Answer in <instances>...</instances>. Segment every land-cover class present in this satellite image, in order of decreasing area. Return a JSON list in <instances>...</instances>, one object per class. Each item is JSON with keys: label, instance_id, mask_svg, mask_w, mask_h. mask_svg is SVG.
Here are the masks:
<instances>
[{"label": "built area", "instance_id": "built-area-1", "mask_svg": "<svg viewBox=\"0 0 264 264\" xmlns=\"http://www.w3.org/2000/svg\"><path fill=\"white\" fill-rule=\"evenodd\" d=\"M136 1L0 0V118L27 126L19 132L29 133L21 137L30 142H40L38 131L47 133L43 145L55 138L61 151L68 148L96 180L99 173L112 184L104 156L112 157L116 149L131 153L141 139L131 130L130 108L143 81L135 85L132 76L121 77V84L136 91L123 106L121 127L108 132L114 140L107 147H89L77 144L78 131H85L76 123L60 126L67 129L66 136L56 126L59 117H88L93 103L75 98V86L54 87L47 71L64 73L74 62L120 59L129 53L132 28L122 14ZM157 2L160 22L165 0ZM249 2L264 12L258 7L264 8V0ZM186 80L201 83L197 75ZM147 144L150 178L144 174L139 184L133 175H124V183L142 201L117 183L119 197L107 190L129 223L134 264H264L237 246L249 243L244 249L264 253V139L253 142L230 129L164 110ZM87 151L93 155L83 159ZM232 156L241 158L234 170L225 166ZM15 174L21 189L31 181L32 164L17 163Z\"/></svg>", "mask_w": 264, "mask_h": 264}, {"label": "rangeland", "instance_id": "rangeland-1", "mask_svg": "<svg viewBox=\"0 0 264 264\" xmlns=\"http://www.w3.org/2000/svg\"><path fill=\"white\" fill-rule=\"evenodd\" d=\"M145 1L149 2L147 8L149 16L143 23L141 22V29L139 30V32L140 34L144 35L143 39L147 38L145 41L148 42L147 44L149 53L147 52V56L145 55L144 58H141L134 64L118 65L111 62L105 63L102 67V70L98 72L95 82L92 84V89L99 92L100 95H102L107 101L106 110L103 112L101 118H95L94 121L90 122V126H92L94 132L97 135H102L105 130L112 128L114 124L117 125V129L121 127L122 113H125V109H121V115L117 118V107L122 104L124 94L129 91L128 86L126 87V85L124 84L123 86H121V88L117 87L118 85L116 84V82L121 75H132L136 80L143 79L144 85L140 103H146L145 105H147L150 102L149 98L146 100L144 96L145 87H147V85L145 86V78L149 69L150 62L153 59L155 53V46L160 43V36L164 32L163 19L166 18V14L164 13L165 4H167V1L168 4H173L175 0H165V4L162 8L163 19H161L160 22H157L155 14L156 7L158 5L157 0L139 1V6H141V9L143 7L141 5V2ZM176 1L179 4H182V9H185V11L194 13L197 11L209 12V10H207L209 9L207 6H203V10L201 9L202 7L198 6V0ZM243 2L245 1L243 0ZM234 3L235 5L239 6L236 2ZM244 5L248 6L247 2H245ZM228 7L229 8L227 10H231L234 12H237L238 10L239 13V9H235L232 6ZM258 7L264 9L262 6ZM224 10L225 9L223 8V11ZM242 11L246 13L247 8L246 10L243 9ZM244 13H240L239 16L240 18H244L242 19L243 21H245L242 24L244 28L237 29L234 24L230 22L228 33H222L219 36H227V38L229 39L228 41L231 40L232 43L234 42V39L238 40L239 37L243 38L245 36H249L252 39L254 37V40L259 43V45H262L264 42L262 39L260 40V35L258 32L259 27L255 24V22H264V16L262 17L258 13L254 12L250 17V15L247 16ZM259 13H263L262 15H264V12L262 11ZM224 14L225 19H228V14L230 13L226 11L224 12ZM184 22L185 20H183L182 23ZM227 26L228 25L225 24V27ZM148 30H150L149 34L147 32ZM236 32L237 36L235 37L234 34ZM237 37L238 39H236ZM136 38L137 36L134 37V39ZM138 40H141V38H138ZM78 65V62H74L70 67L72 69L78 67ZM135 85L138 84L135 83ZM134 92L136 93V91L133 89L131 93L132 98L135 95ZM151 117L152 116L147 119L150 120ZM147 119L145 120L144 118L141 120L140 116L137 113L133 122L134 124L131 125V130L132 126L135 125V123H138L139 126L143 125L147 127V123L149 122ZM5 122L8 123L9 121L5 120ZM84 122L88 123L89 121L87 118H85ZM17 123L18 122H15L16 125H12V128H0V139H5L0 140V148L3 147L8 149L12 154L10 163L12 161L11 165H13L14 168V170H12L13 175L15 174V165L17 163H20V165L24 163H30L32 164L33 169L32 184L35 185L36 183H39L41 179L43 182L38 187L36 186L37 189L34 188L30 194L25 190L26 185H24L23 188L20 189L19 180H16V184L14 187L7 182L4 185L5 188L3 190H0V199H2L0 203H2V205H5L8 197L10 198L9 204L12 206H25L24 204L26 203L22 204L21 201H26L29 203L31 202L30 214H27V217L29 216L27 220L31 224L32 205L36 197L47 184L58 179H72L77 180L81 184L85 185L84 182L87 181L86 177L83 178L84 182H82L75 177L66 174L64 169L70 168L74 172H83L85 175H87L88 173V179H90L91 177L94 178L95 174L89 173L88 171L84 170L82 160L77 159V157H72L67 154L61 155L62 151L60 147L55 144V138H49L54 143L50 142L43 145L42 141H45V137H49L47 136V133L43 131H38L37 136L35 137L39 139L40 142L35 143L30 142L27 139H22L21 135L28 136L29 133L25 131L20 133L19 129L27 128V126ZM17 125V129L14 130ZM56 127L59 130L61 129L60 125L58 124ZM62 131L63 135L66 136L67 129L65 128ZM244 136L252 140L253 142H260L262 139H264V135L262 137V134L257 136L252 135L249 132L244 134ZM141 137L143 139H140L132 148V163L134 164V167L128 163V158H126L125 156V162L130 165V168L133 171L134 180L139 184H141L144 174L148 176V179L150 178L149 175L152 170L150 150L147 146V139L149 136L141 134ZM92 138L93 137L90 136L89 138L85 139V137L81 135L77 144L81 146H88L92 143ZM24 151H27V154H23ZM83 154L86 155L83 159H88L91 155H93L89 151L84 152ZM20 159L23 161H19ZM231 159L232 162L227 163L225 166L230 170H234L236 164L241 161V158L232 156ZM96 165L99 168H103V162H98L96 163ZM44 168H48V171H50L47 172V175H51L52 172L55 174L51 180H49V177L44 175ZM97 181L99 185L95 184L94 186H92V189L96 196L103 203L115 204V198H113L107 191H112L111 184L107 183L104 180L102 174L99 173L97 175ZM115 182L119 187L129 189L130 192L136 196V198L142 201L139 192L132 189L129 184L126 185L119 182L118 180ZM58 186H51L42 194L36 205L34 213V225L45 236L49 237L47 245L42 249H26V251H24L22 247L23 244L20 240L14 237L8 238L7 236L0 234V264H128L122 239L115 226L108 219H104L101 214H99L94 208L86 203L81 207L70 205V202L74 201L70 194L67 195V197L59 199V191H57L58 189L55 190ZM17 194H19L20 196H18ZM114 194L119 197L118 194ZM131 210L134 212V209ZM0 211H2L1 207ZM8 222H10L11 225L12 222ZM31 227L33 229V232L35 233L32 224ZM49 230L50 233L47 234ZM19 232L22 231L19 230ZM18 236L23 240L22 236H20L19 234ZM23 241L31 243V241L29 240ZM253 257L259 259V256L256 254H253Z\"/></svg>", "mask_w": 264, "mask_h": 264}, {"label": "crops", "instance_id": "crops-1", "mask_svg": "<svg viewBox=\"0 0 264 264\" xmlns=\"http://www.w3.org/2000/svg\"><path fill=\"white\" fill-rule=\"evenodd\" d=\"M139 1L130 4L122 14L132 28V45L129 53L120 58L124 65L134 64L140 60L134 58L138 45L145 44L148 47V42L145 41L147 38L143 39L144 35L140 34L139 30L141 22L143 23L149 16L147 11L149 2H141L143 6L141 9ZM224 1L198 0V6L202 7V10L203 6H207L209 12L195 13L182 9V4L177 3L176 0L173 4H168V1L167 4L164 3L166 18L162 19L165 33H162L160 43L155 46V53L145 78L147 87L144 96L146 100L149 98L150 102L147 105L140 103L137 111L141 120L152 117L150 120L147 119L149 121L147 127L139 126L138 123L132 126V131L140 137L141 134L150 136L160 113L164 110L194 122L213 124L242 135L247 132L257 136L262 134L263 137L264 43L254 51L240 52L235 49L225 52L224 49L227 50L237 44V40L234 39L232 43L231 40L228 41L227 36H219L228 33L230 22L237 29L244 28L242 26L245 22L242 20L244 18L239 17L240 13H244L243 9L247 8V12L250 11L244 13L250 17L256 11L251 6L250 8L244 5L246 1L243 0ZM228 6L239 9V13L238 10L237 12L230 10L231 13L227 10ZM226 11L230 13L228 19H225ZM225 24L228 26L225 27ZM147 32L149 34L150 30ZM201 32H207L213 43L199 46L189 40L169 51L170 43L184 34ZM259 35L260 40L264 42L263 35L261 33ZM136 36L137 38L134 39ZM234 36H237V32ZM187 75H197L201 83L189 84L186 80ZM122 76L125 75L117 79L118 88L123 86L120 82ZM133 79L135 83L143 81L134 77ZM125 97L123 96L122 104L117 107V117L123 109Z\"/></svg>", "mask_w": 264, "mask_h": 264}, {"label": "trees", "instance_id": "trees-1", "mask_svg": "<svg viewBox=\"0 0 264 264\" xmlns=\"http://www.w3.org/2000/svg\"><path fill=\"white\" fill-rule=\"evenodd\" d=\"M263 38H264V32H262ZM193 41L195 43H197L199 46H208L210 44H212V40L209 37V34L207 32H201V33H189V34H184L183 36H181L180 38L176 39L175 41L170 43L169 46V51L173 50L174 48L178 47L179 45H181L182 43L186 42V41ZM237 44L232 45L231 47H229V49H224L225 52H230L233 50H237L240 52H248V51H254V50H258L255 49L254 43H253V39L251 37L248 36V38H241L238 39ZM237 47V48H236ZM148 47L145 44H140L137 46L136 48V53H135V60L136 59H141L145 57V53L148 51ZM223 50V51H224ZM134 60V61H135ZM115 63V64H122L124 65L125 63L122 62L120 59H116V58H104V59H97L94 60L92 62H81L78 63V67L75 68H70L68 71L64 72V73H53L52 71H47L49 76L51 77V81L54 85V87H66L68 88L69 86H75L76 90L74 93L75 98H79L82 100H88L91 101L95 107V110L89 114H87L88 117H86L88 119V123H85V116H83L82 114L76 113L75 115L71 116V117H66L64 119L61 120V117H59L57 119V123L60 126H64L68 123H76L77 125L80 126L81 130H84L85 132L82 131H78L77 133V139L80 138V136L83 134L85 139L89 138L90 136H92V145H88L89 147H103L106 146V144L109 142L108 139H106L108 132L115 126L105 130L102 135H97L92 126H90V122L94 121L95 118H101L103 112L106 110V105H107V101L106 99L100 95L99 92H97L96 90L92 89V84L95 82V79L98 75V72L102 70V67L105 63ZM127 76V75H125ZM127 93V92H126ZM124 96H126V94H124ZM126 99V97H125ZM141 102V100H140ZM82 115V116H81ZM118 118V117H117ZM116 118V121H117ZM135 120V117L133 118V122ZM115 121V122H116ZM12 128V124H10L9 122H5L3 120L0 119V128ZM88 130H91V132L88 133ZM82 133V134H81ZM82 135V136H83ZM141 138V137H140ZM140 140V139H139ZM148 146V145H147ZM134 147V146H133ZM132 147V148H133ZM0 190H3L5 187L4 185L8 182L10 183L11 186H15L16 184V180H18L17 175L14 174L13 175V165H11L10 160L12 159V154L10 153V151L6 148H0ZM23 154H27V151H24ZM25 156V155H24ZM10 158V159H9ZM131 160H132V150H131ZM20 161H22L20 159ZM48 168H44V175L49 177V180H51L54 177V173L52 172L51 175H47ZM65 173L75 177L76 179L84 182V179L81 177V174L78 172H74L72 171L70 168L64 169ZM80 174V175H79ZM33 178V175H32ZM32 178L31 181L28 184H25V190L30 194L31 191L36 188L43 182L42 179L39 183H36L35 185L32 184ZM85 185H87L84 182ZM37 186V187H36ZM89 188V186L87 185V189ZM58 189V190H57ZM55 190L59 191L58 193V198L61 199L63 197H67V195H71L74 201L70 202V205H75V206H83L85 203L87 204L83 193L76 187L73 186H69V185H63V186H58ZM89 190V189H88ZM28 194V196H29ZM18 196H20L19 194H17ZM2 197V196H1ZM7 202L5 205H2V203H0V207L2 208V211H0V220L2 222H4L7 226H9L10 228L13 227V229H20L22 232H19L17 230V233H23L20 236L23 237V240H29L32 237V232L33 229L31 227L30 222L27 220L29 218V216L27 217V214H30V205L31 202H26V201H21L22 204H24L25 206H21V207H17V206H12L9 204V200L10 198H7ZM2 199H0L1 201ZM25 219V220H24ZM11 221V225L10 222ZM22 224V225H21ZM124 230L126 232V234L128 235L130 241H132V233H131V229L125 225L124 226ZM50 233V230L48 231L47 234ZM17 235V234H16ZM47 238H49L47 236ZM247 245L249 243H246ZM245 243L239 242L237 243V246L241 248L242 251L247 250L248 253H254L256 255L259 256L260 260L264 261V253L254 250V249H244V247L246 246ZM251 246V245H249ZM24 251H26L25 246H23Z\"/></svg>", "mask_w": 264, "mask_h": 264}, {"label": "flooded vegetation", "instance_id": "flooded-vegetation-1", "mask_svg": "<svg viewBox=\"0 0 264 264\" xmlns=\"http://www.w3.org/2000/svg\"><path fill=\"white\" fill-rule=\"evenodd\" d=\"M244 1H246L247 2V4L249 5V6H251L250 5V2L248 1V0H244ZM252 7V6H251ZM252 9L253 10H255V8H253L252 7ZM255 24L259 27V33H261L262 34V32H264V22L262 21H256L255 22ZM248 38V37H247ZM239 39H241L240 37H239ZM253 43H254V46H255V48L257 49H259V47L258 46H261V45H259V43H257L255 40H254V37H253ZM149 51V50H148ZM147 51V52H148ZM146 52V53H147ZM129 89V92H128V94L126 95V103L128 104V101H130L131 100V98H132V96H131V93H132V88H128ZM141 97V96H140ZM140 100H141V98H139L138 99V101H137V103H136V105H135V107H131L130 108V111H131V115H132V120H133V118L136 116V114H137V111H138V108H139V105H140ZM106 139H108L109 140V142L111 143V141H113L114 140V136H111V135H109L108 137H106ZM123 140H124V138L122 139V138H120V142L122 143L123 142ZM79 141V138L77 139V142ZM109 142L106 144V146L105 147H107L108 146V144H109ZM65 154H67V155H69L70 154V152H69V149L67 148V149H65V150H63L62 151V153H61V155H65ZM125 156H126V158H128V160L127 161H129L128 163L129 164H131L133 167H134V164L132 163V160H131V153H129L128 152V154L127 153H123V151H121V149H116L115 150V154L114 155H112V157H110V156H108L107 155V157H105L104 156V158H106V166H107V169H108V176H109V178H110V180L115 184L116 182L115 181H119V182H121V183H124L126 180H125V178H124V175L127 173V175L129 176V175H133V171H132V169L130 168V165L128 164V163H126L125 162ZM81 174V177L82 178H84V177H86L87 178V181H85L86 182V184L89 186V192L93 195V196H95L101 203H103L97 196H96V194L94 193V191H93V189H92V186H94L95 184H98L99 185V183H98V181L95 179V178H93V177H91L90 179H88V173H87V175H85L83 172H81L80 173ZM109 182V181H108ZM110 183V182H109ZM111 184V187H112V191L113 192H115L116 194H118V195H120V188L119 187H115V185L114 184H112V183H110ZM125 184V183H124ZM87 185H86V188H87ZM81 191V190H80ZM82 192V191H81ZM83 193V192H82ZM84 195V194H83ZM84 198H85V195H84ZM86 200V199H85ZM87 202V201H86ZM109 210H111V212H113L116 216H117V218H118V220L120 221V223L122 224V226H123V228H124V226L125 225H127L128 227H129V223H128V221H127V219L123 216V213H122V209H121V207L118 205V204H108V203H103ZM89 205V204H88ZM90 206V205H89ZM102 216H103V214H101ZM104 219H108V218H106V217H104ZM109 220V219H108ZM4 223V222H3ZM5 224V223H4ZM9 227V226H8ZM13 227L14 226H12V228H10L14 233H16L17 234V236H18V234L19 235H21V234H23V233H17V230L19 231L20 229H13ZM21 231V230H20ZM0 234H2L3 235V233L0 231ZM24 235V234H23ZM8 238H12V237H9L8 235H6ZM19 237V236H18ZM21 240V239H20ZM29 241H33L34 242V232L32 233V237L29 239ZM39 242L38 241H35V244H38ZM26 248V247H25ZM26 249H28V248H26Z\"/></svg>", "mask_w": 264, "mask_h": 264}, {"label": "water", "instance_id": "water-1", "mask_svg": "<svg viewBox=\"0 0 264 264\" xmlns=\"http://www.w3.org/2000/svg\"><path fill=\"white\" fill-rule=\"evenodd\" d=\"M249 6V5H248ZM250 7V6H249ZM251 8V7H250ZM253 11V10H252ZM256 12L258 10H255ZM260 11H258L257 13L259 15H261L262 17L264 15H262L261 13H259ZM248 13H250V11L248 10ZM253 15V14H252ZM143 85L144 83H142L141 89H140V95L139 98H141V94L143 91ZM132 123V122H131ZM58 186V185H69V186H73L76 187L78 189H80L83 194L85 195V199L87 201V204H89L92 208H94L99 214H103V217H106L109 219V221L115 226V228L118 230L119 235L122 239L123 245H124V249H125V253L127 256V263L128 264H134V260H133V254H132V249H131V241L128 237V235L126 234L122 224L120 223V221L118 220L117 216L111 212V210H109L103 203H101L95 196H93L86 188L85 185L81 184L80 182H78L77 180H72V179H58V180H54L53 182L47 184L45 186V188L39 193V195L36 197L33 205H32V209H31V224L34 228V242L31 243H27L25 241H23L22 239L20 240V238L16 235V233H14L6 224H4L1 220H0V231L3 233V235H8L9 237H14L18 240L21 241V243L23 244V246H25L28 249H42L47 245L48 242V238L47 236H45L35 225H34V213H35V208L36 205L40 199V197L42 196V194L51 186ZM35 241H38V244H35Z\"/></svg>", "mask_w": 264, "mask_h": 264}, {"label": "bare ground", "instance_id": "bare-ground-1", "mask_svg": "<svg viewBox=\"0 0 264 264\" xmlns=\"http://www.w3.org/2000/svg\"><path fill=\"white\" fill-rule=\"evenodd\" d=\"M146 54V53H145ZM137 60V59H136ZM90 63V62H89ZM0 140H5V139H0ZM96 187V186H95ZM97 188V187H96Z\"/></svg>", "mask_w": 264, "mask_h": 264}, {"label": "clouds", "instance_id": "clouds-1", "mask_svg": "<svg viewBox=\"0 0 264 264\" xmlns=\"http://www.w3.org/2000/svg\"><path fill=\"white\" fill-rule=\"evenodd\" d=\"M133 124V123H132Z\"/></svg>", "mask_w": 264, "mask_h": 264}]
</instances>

What is being asked –
Locate every line in the rows above that contains the string "instances" and copy each of those lines.

Solution for this task –
Answer in <instances>...</instances>. Segment every land-cover class present in this satellite image, in order of decreasing area. Return a JSON list in <instances>...</instances>, one object per class. Each item is JSON with keys: label, instance_id, mask_svg, mask_w, mask_h. mask_svg is SVG.
<instances>
</instances>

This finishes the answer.